O concurso para construção de percurso pedonal na Azoia já está a decorrer, para obra a efetuar ao longo da EM569.

Com um prazo de execução de 240 dias, os trabalhos têm um custo estimado na ordem dos 355 mil euros, prevendo-se que se possam iniciar no segundo semestre deste ano.

A obra consiste na execução de um percurso com cerca de 2,4 quilómetros, ao longo da margem norte da EM569, entre a Rua da Caldeiria, que dá acesso à Aldeia Nova da Azoia, e a Rua do Morne, no final da Azoia, já próximo do Cabo Espichel, servindo assim, as habitações e estabelecimentos comerciais existentes ao longo da via.

 A faixa pedonal tem uma largura de 1,5 metros, e é delimitada por um lancil elevado para proteção do espaço automóvel, o que contribui para a segurança dos peões, uma vez que esta via regista muito tráfego automóvel, sobretudo de visitantes do Santuário do Cabo Espichel. Na zona das passadeiras e nos acessos às propriedades será efetuado o rebaixamento dos passeios para assegurar condições de mobilidade. Para além dos passeios, a obra engloba a execução de pluviais para evitar a acumulação das águas da chuva na via, o reforço do número de passadeiras, a requalificação das paragens de transportes públicos, a construção de cais para os contentores de lixo, e a melhoria da sinalização viária.
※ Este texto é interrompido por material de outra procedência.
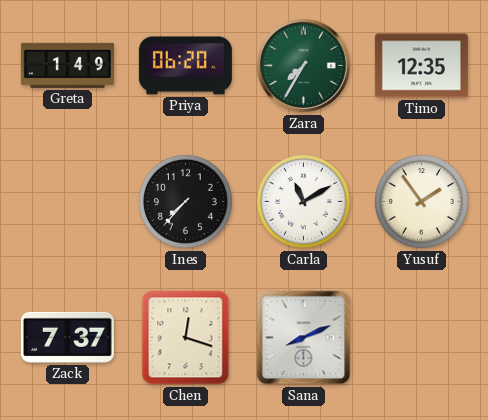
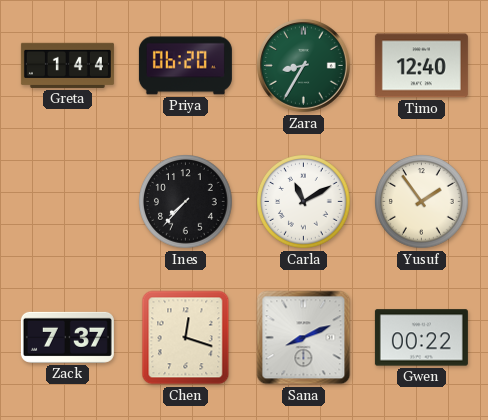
Greta: 1:49 -> 1:44
Zara: 7:35 -> 8:35
Timo: 12:35 -> 12:40
Gwen: none -> 00:22
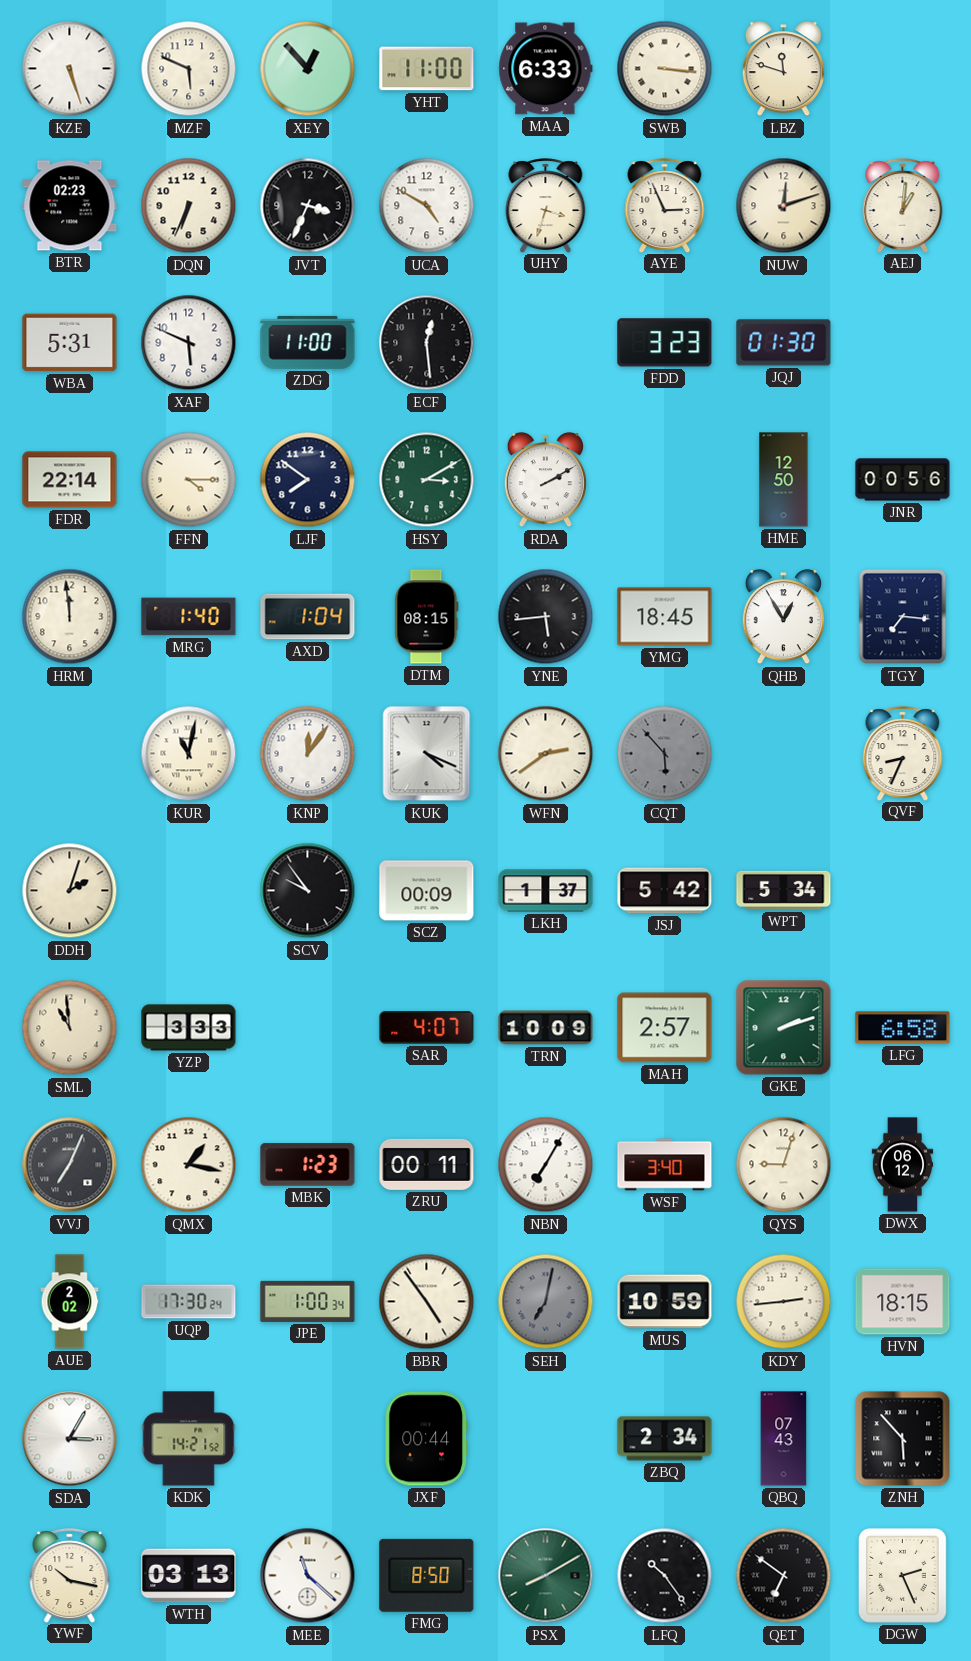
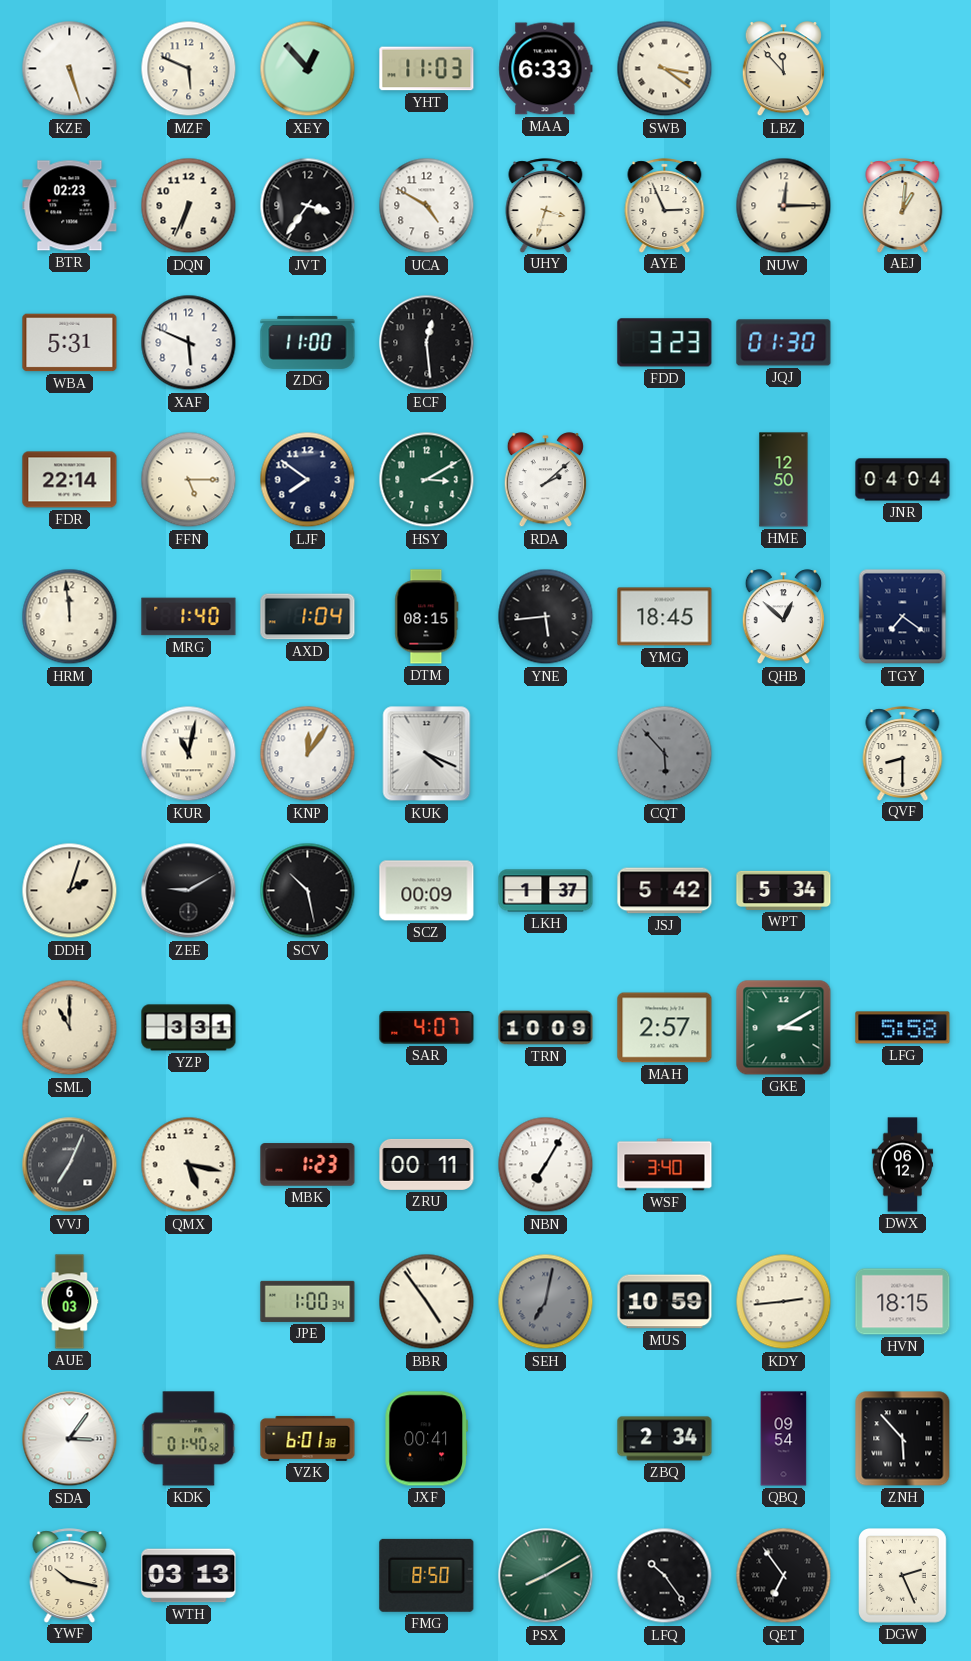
YHT: 11:00 -> 11:03
SWB: 3:16 -> 3:21
LBZ: 11:48 -> 11:53
JVT: 3:34 -> 3:36
NUW: 12:12 -> 12:15
FFN: 4:15 -> 5:15
RDA: 2:10 -> 2:08
JNR: 00:56 -> 04:04
QHB: 12:55 -> 12:52
TGY: 7:16 -> 7:21
WFN: 2:39 -> none
QVF: 8:34 -> 8:30
ZEE: none -> 9:10
SCV: 9:54 -> 10:28
SML: 10:59 -> 11:00
YZP: 3:33 -> 3:31
GKE: 2:12 -> 3:10
LFG: 6:58 -> 5:58
QMX: 1:17 -> 5:17
QYS: 9:03 -> none
AUE: 2:02 -> 6:03
UQP: 17:30 -> none
SDA: 3:05 -> 3:06
KDK: 14:21 -> 01:40
VZK: none -> 6:01
JXF: 00:44 -> 00:41
QBQ: 07:43 -> 09:54
MEE: 11:22 -> none
QET: 6:51 -> 6:54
Com esta intervenção ficam concluídas as operações do Plano de Ação de Mobilidade Sustentável (PAMUS), na freguesia do Castelo, uma vez que, das restantes, algumas estão no terreno e outras concluídas. A obra da Azoia ficou para o fim porque neste momento já estão criadas condições para que a mesma se realize, uma vez que foram concluídas recentemente, as empreitadas de instalação de saneamento básico, pavimentações e reformulação da conduta de abastecimento de água.

O PAMUS engloba um conjunto de operações nas freguesias do Castelo, Quinta do Conde e Santiago, e beneficia de uma comparticipação financeira comunitária, ao abrigo de uma candidatura apresentada pela Câmara Municipal de Sesimbra, ao Portugal 2020.